In the 1997 presidential elections, there was a sitting Interim President, Madam Ruth Perry. During the 1985 elections a military dictator, Head of State Samuel K. Doe, was firmly in charge of the government. This military dictatorship started when the sitting President, Dr. William R. Tolbert, elected in 1975, was killed in a military coup d’état on April 12, 1980.

President William V.S. Tubman came into office in January 1944 after being elected in 1943 following the voluntary retirement of President Edwin J. Barclay. So it was Edwin Barclay who steered those elections that year that ushered Tubman into office. That was exactly 73 years ago.

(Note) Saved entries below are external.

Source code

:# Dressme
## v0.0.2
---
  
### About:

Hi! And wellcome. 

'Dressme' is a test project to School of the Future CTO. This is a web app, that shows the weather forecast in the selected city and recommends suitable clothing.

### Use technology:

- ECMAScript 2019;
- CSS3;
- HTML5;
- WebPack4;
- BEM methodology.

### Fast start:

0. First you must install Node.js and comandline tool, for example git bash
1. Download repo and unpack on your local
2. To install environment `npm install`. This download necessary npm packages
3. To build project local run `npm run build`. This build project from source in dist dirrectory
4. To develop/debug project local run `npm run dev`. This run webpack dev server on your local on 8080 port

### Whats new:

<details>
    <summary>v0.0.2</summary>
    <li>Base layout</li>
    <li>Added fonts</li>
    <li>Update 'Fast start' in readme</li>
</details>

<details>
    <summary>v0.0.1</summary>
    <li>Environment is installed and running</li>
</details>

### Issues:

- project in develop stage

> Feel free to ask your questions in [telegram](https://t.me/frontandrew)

That is why the coming 2017 elections are so crucial. For the first time in 74 years (in 2017) there will be no sitting president. After January 16, 2018 Ellen will automatically not be able to stay one more day in office. So we must elect her successor in October 2017, setting the stage for the first smooth presidential transfer of power in Liberia in 75 years.

The ordinary Liberian person on the street will ask, “75 years da small tin?” No, it is not! And in this we cannot fail, lest we provoke not only a constitutional crisis, but a serious threat to our peace. We here invoke a line from the Liberian National Anthem, “With God above our rights to prove, We will o’er all prevail.”

So now is not the time to indulge in confusion of any kind in our country. There is too much to do; too much at stake for us to fool around with anything.

That is why it is most unfortunate that the President, immediately upon her return from foreign travel, without asking a single question or holding a single consultation—not with the teachers, not with the students—proceeded to take such rash actions, in an ill-advised attempt to embolden her Education Minister, by taking stern action against the protesting teachers and students.

We must here make it crystal clear that we think the students were patently wrong in blocking the Robertsfield highway and threatening the economy by stopping international travelers from traveling. They were also wrong for engaging in violence. These students have forgotten what happened to the Nimba students who attacked ArcelorMittal Liberia two years ago.

Even so, we here commend the new Police Director, Gregory Coleman, who acted much more maturely by calling for talks between all the parties, toward a peaceful resolution of the crisis. This is indeed all we need right now, not fighting fire with fire and igniting an even more flammable conflagration.

“O History!” Edwin Barclay cried in his immortal poem, Human Greatness, cautioning against repeating history. Surely Ellen is not asking, as did President Tolbert and Justice Minister Oliver Bright, for another April 14.

We think it is not too late for the President to call the teachers and students, separately, in an attempt to resolve this crisis.